Il mondo del trasporto professionale europeo si prepara a una nuova sfida: la Commissione Europea è pronta a presentare una proposta legislativa che potrebbe rivoluzionare — e dividere — il settore. Entro la fine di novembre, Bruxelles introdurrà il progetto “Greening Corporate Fleets”, un’iniziativa che mira ad accelerare la transizione ecologica obbligando le grandi flotte aziendali ad acquistare una quota minima di veicoli a zero emissioni (ZEV), come elettrici e a idrogeno.
L’obiettivo è ambizioso: ridurre drasticamente le emissioni del trasporto su strada intervenendo direttamente sulla domanda.

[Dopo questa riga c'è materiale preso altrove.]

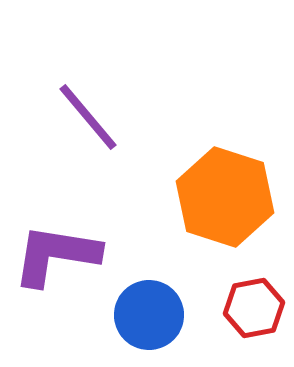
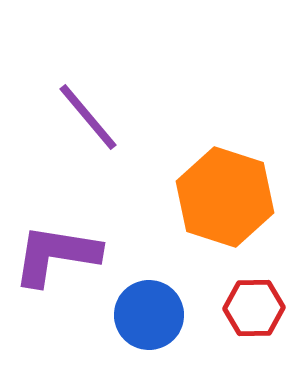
red hexagon: rotated 10 degrees clockwise
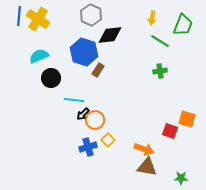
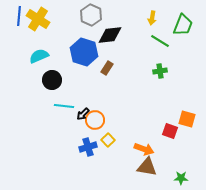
brown rectangle: moved 9 px right, 2 px up
black circle: moved 1 px right, 2 px down
cyan line: moved 10 px left, 6 px down
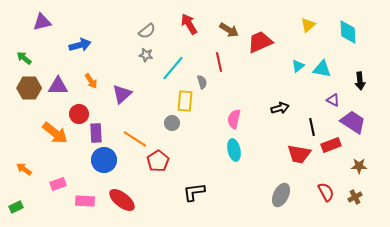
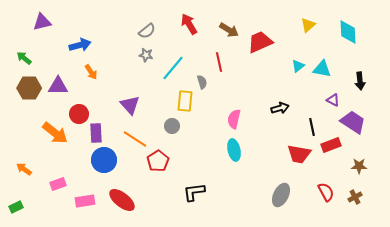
orange arrow at (91, 81): moved 9 px up
purple triangle at (122, 94): moved 8 px right, 11 px down; rotated 30 degrees counterclockwise
gray circle at (172, 123): moved 3 px down
pink rectangle at (85, 201): rotated 12 degrees counterclockwise
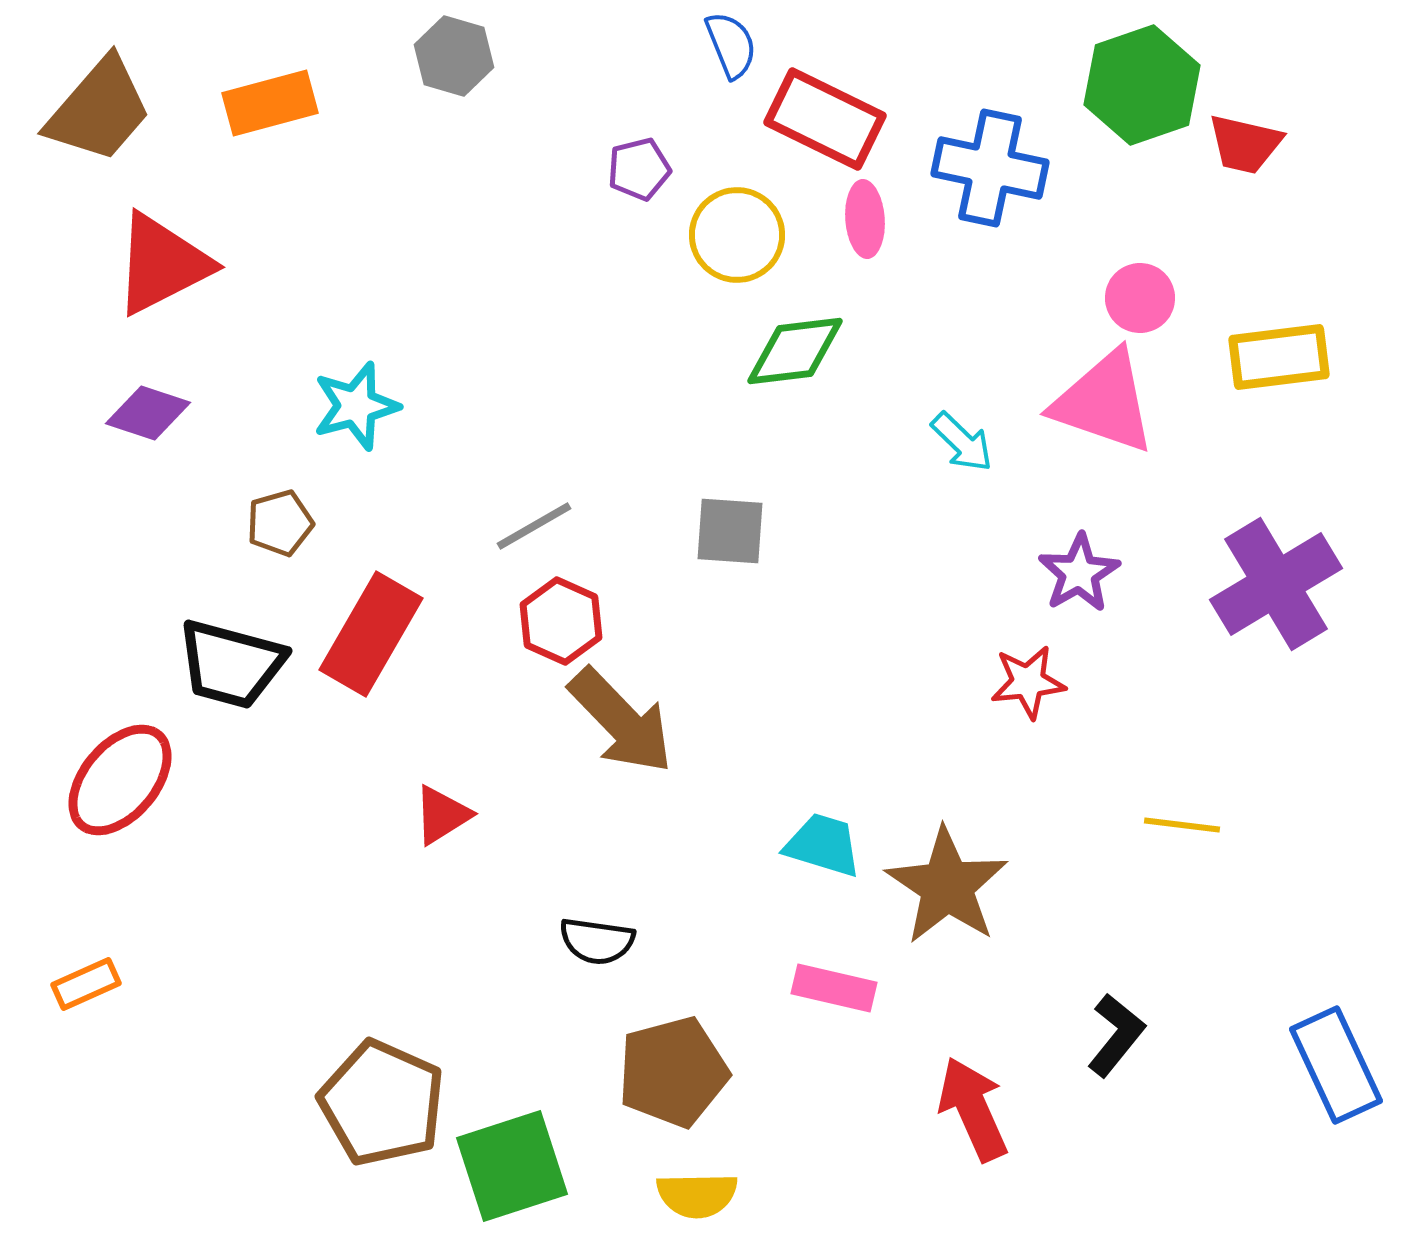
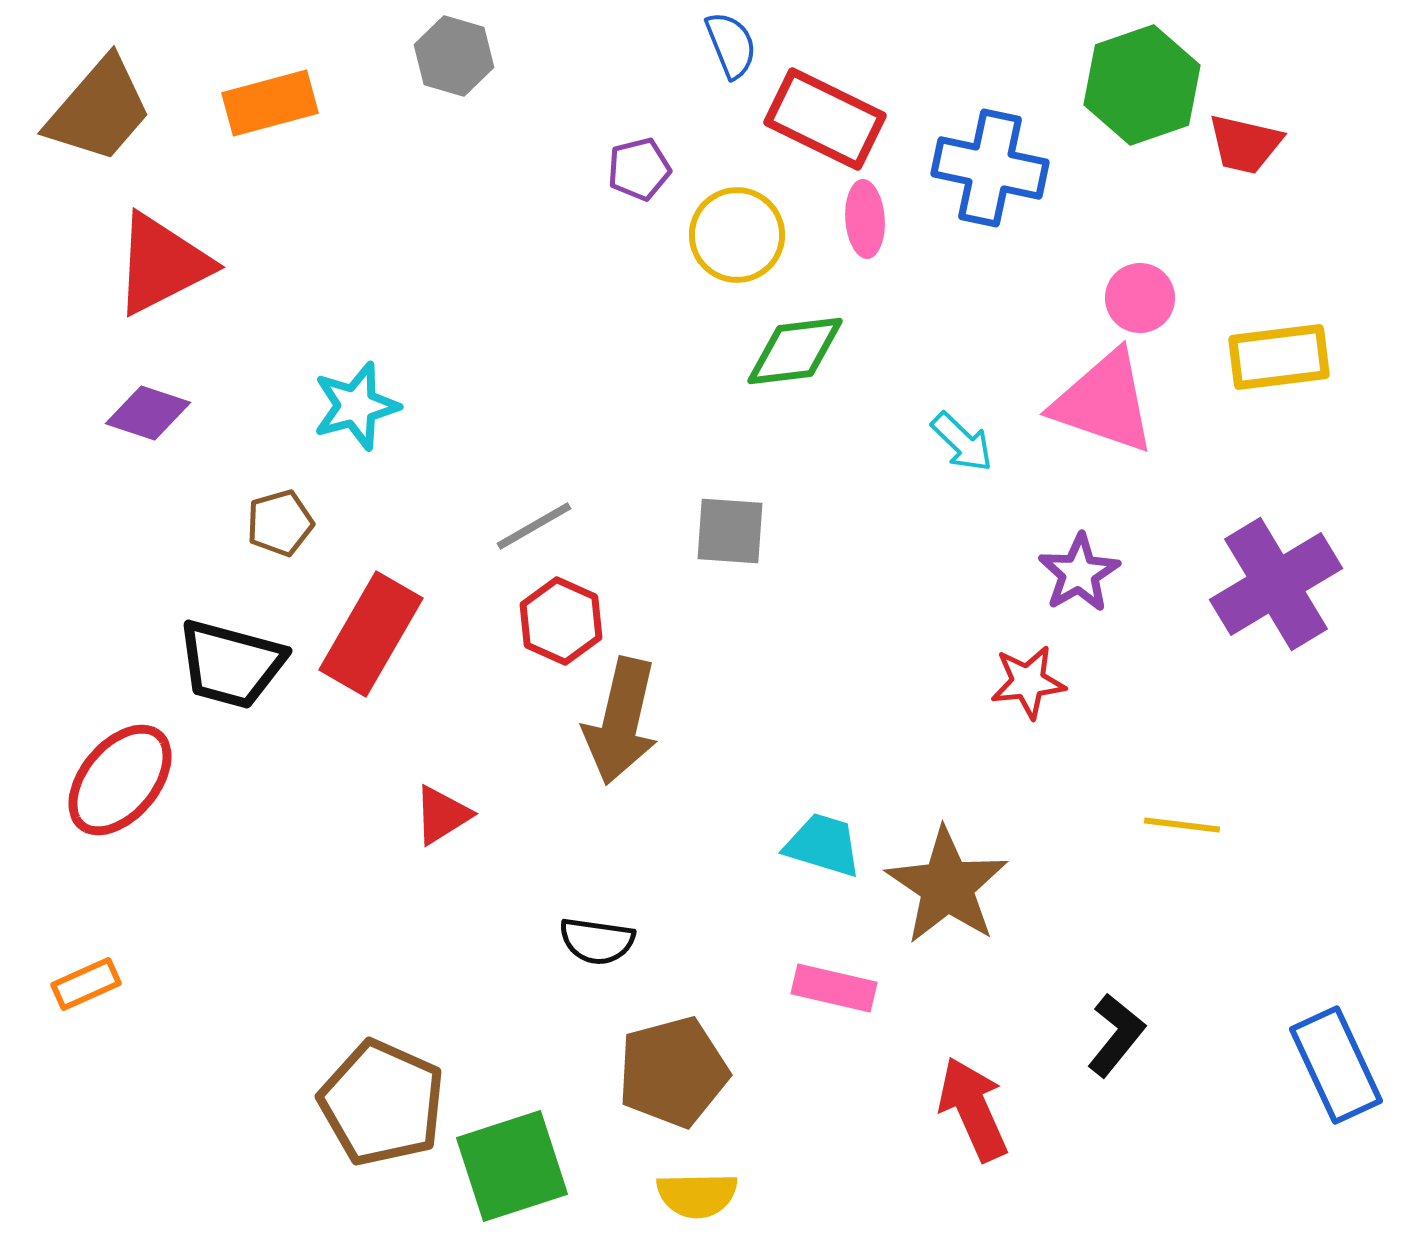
brown arrow at (621, 721): rotated 57 degrees clockwise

Secondo le stime della Commissione, le flotte aziendali rappresentano circa il 60% delle nuove immatricolazioni in Europa ogni anno. In pratica, cambiare le loro scelte significherebbe imprimere una forte spinta alla decarbonizzazione del settore.

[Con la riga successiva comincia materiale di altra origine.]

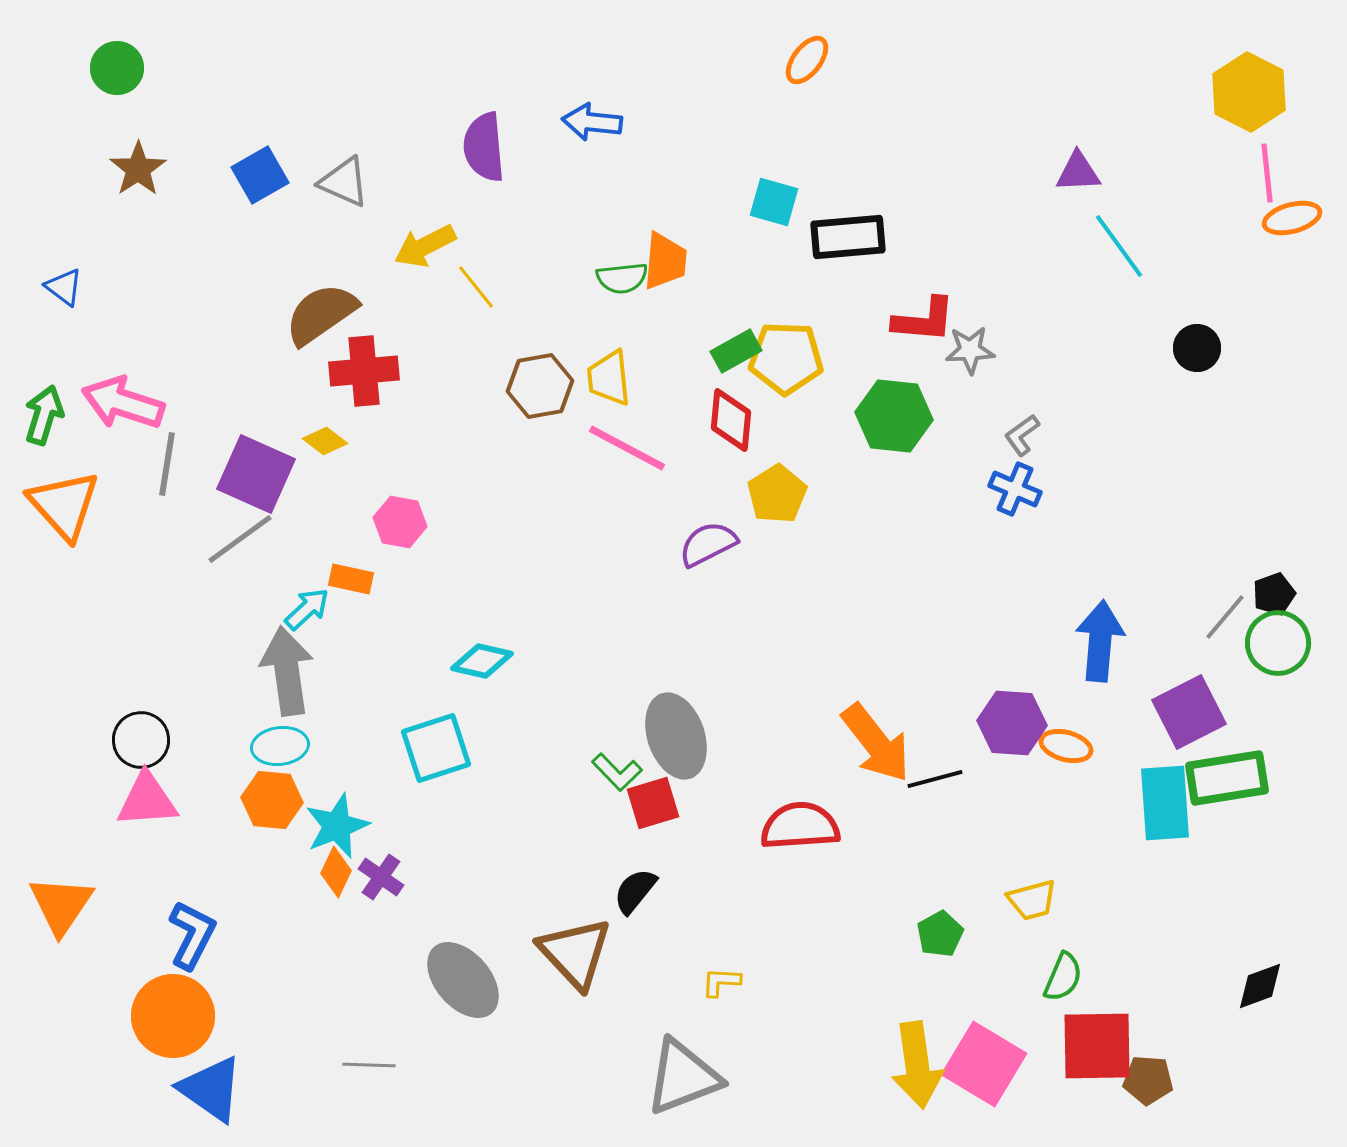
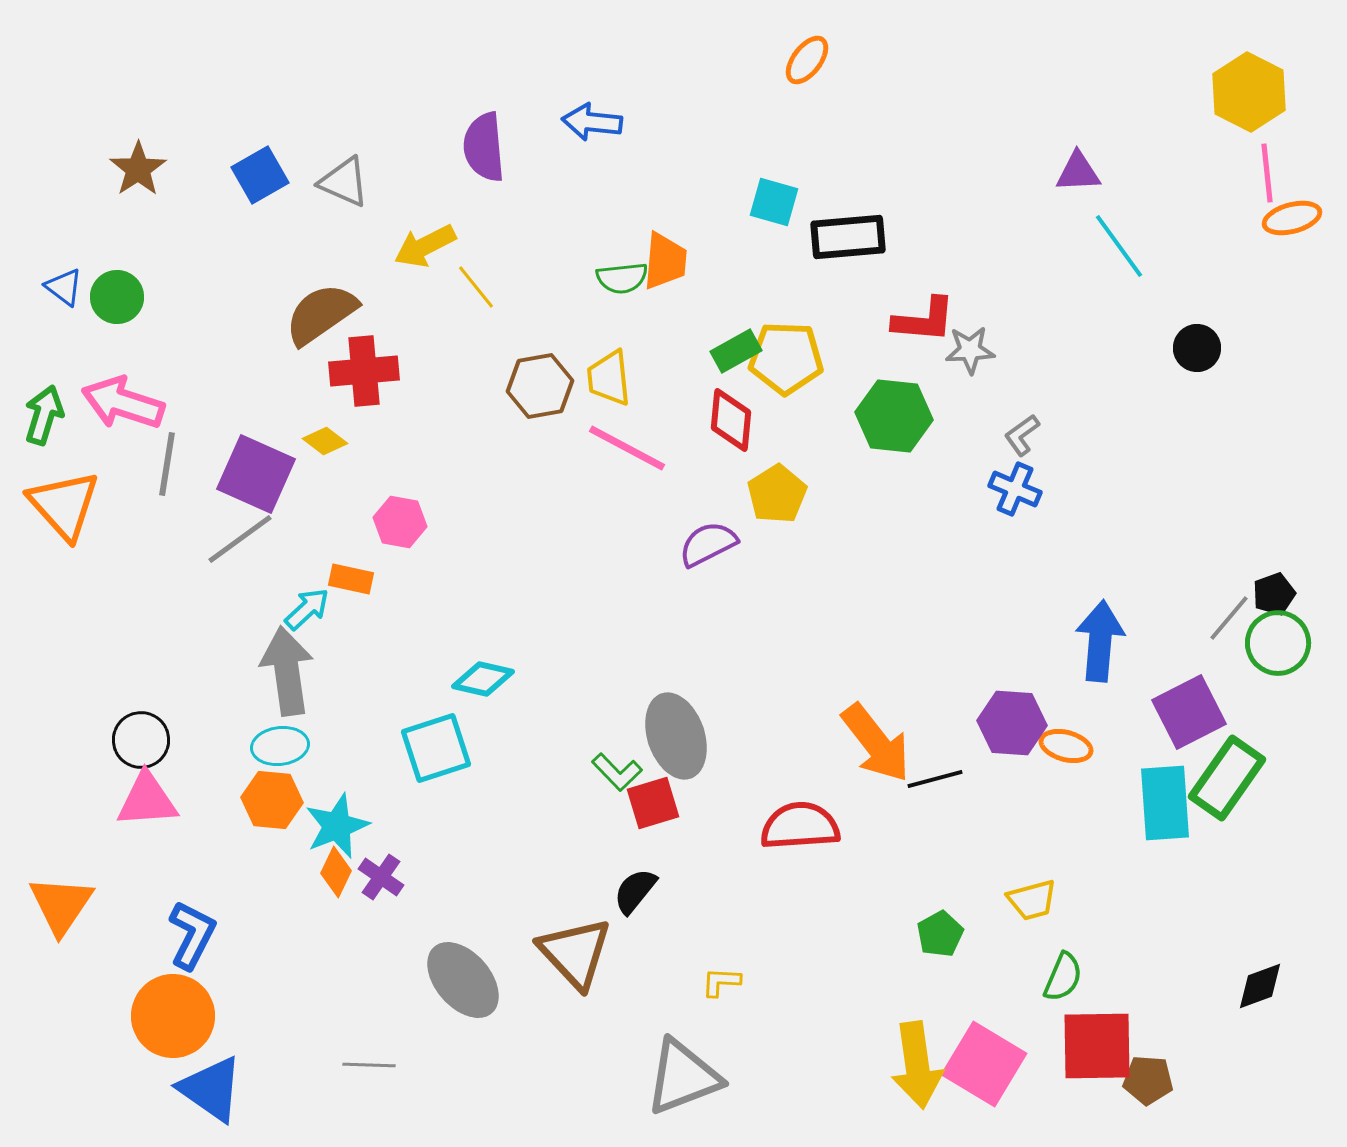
green circle at (117, 68): moved 229 px down
gray line at (1225, 617): moved 4 px right, 1 px down
cyan diamond at (482, 661): moved 1 px right, 18 px down
green rectangle at (1227, 778): rotated 46 degrees counterclockwise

Le critiche del settore: “Non si può imporre la transizione”
Ma il progetto ha già scatenato un acceso dibattito. Le principali organizzazioni europee del trasporto e della logistica — tra cui IRU (International Road Transport Union) e FIAP — hanno espresso una netta opposizione:
“La transizione sì, ma non a colpi di obblighi.”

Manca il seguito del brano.